### WRITTEN EXERCISE A
In the Wall-E review, condense the paragraph beginning "Not to put too fine a point on it" into a shorter version that keeps its main facts.
### WRITTEN EXERCISE B
Echo the portion of the Wall-E review that opens with the words containing "Wall-E doesn't say" and closes with "trying too hard.", reproducing it word for word.

### TEXT PROVIDED
• • • • •

If Pixar Animation Studios has an enviable record of consistent success -- and with a worldwide box-office gross of $4.3 billion from its eight films, it certainly does -- it's because the company has an uncanny gift for pushing things further without pushing too far. Pixar's adventurous new film, the one-of-a-kind "Wall-E," shows how it's done. Daring and traditional, groundbreaking and familiar, apocalyptic and sentimental, "Wall-E" gains strength from embracing contradictions that would destroy other films. Directed by Pixar stalwart Andrew Stanton, who co-wrote and directed the Oscar-winning "Finding Nemo," "Wall-E" is the latest Pixar film to manage what's become next door to impossible for anyone else: appealing to the broadest possible audience without insulting anyone's intelligence.

WALL-E only has eyes for Eve, an egg-shaped probe whose mission is to find life on Earth in the 28th century

The origins of "Wall-E's" story, as related in the film's teaser trailer, go back to 1994, when Pixar honchos held a now-celebrated lunch to spitball story ideas, which became "A Bug's Life," "Monsters, Inc." and "Finding Nemo." "Wall-E" is the last of that group to get made, in part because elements of it are so unconventional. For one thing, the film's exceptional first half hour or so lives and breathes on screen with just about zero human dialogue. But with the storied Ben Burtt, who did the job on "Star Wars," creating all kinds of noise as the film's sound and character voice designer, as well as music by Thomas Newman, you won't miss those words at all. You also won't miss them because the world of "Wall-E," created by production designer Ralph Eggleston and his team, with the advice of high-powered cinematography consultants Roger Deakins and Dennis Murren, is so remarkable. The time is 800 years in the future and the setting is our own Earth, but it's not an Earth anyone would want to recognize.

Wall-E doesn't say much but he tells a beautiful story.

Not to put too fine a point on it, our planet is a disaster, a bleak and disheartening ruin where every available surface is covered by towering skyscrapers of trash. It got so bad that Buy n' Large, the conglomerate that has somehow taken charge of the planet, leaned on the entire human population to leave with a "space is the final fun-tier" campaign that featured slogans such as, "Too much garbage in your face? There's plenty of space out in space." Though not likely the main reason the film was made, "Wall-E" can't help but send out a powerful and even frightening environmental message. Though G-rated, its dystopian vision (shot by Jeremy Lasky and Danielle Feinberg) of what the perils of consumer excess have in store for the planet is unnerving without trying too hard.

• • • • •

(Saved entries)
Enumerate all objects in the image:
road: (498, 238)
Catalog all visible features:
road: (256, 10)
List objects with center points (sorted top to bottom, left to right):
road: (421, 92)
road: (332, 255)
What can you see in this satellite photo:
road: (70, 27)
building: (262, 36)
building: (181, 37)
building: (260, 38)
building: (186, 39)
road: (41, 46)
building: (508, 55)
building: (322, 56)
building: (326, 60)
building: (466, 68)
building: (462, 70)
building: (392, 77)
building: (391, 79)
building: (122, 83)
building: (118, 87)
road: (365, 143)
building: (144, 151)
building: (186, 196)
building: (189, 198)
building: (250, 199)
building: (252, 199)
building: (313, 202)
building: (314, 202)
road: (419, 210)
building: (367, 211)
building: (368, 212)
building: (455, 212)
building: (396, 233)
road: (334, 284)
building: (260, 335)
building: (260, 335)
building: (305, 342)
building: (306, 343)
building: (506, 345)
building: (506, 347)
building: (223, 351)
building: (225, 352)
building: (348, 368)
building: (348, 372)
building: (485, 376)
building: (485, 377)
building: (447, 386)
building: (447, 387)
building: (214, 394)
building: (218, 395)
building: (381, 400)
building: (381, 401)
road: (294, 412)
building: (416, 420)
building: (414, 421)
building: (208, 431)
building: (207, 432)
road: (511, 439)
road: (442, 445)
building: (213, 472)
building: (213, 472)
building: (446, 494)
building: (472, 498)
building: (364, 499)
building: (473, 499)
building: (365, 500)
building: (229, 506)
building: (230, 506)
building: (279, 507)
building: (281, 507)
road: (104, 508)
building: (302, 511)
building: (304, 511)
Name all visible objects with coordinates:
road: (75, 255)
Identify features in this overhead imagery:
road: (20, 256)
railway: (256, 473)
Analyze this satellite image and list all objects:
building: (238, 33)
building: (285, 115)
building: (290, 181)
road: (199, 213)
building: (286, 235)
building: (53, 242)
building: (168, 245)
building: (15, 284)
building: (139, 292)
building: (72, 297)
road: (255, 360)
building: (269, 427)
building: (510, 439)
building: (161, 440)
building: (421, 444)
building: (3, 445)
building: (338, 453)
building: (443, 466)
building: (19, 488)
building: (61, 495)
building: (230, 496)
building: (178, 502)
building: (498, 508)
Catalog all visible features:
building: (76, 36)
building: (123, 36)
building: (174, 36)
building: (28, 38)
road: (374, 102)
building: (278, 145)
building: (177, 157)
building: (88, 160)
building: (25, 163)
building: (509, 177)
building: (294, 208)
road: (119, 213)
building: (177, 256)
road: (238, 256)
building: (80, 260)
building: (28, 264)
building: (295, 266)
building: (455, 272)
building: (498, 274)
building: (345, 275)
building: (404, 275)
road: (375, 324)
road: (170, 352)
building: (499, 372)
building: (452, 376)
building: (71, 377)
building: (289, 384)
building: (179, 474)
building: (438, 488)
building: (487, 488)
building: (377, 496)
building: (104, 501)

• • • • •

### SOLUTION A
In the film, Earth is a bleak ruin whose every surface is buried under towering skyscrapers of trash. Buy n' Large, the conglomerate that has taken charge of the planet, pushed the entire human population to leave with a "space is the final fun-tier" campaign. Although the environmental message was likely not the main reason for making the film, "Wall-E" sends a powerful and even frightening one. Its G-rated dystopian vision of the perils of consumer excess, shot by Jeremy Lasky and Danielle Feinberg, is unnerving without trying too hard.

### SOLUTION B
Wall-E doesn't say much but he tells a beautiful story.

Not to put too fine a point on it, our planet is a disaster, a bleak and disheartening ruin where every available surface is covered by towering skyscrapers of trash. It got so bad that Buy n' Large, the conglomerate that has somehow taken charge of the planet, leaned on the entire human population to leave with a "space is the final fun-tier" campaign that featured slogans such as, "Too much garbage in your face? There's plenty of space out in space." Though not likely the main reason the film was made, "Wall-E" can't help but send out a powerful and even frightening environmental message. Though G-rated, its dystopian vision (shot by Jeremy Lasky and Danielle Feinberg) of what the perils of consumer excess have in store for the planet is unnerving without trying too hard.